▸ **THE TASK**: Using the entries that follow, write out the line containing "2015-05: 10.5 -> 12.1", the line containing "2016-04: 9.5 -> 10.61", and every line between them, exactly and nothing else.

▸ **DATA SUPPLIED**:
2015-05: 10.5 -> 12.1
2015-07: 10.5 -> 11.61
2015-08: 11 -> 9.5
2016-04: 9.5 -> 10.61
---
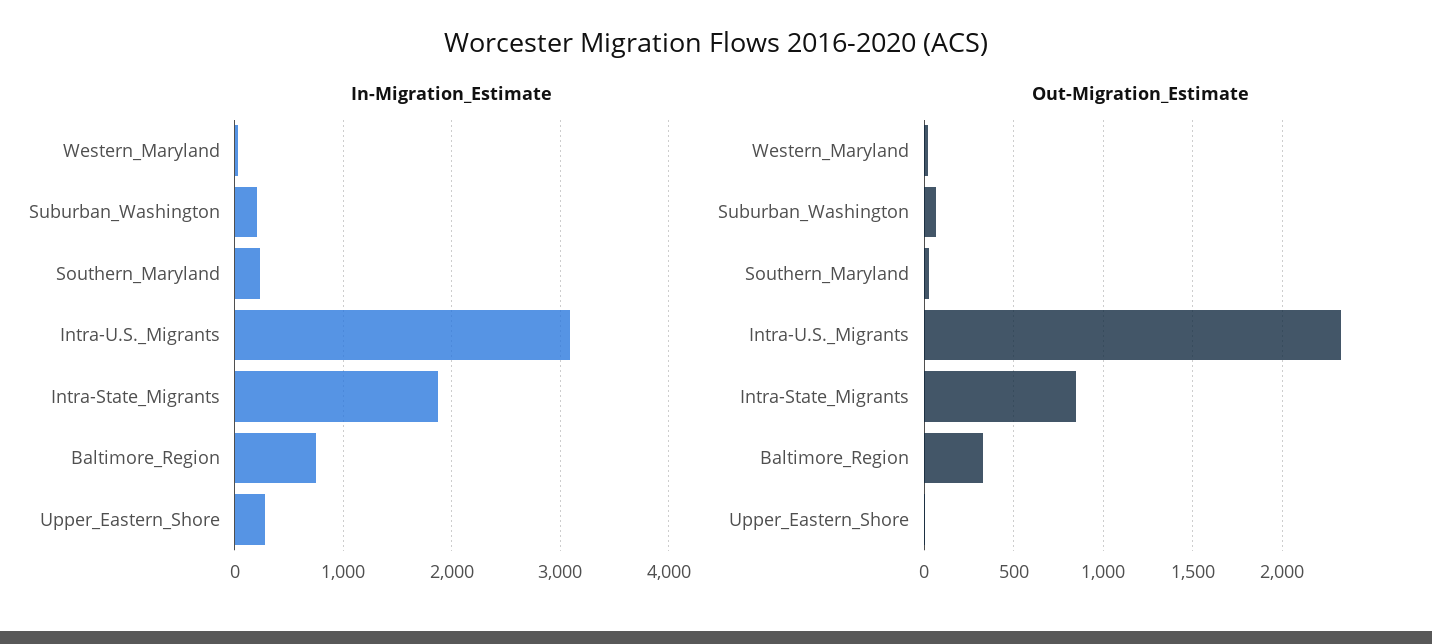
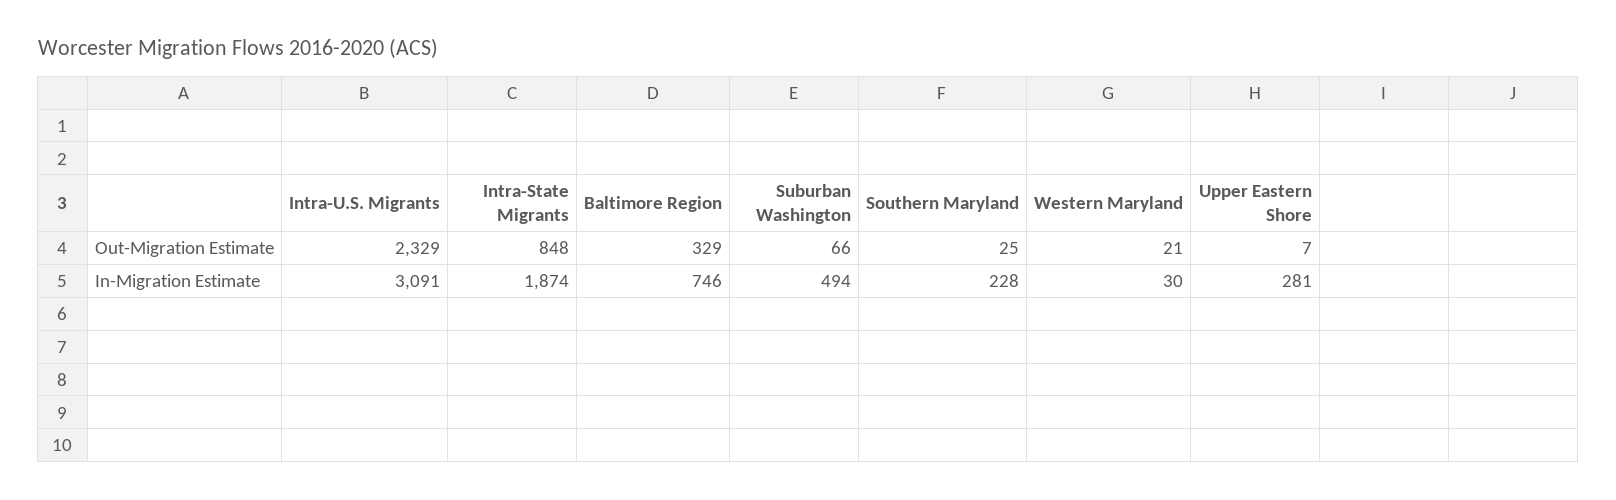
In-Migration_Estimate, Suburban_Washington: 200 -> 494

▸ **SOLUTION**:
2015-05: 10.5 -> 12.1
2015-07: 10.5 -> 11.61
2015-08: 11 -> 9.5
2016-04: 9.5 -> 10.61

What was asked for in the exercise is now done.